:: TEXT BLOCK ::
-=-=-
Now, the student's interpretation of his actions is possibly unfair, but I gotta say, I wouldn't exactly find it unusual in the academic world for a senior scientist who likes to to position himself as a 'rock star' and has a TV career, to be extremely hostile to someone who has stumbled across a star-making site of their own. I am somewhat reminded of the controversy over Rising Star cave, where one of the loudest voices criticizing the coverage and the quick publication was a scientist who had refused to release his first paper describing a critical human fossil for something like 20+ years, which meant that other scientists couldn't publish until he did. When you have made your entire career on a shoebox-worth of fossils, someone who has an entire stack of complete skeletons and is happy to hand out complete 3-D scans of them to anyone can look like a hell of a threat.

But then again, there are definitely some things to be wary about in DePalma's approach. Hopefully further followup research will settle the matter.
posted by tavella at 5:02 PM on April 2, 2019 [4 favorites]


This is fascinating. I'm looking forward to the followup research.

As an addendum to all this, I just wanted to add that I've read Lost City of the Monkey God, which Preston (the author of the New Yorker piece) wrote. It was fascinating and well-written, but the ending started to feel a little over-blown and sensationalized to me. I'm not sure that's worth anything, but I'm trying to analyze everything about this cautiously because I am very excited and intrigued by this discovery and I want it to be what the article says it is.
posted by nubs at 1:52 PM on April 3, 2019 [2 favorites]


I've read Lost City of the Monkey God, which Preston (the author of the New Yorker piece) wrote.

Nubs, thanks for drawing that connection. I feel the same way: this is a really satisfying confirmation, if true, and a wonderful trove of fossils in any event, but the author's style makes me less than confident. Still, there are other reports and at least one peer-reviewed paper, so it's not like we're forced to take everything he says uncritically.
posted by Joe in Australia at 3:46 PM on April 3, 2019


"It's time for the heroic male paleontologist trope to go extinct. The New Yorker's story on the day the dinosaurs died brings up more questions than it answers, but it does make the staleness of this genre clear." An article on Slate by natural history author Riley Black.
posted by biogeo at 4:29 PM on April 3, 2019 [2 favorites]


The original commercial discoverers of the site have released a statement detailing the initial discovery and how they handed it off to DePalma (they recognized it was important, but didn't have the time/expertise to do the site justice), and one of the things it mentions is that they took two large castings which are now in the hands of Chicago's Field Museum, and the Field is now examining its castings w/r/t DePalma's claims. (One of their postdoc paleontology fellows posted "Turns out the @FieldMuseum has a block of the now infamous Tanis site, with this paddlefish and sturgeon from the end Cretaceous. Time to look for pieces of Mexico!") Apparently the head of paleontology at the Field (Lance Grande) published something about the site/fossils around 2012, but I don't really know how to look for paleontology papers. :) (DePalma chose NOT to site Grande in his paper.)
-=-=-
:: DATA SUPPLIED ::
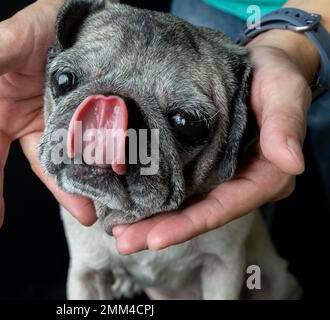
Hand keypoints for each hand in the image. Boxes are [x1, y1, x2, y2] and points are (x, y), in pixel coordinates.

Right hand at [0, 0, 95, 234]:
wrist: (79, 12)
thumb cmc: (36, 23)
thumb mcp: (6, 43)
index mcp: (3, 113)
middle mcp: (32, 123)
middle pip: (44, 167)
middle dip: (63, 193)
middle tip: (85, 215)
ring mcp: (62, 122)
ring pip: (72, 160)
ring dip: (87, 182)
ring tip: (106, 204)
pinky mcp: (88, 116)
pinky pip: (94, 142)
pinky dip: (104, 159)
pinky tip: (118, 172)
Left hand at [112, 30, 317, 254]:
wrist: (260, 63)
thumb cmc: (275, 74)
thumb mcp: (283, 90)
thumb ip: (285, 123)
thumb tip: (291, 163)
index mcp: (264, 174)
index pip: (226, 206)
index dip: (192, 224)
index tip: (156, 238)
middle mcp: (239, 182)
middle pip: (199, 213)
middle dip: (161, 230)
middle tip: (124, 241)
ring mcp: (218, 174)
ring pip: (185, 204)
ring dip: (152, 220)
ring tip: (118, 231)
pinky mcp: (202, 161)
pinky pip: (178, 184)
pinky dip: (154, 197)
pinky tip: (128, 203)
-=-=-
:: EXERCISE BRIEF ::
In the forum thread about DePalma's fossil site, which museum now holds the two large castings taken by the site's original commercial discoverers? The entries have no role in this exercise.

:: SOLUTION ::
Chicago's Field Museum.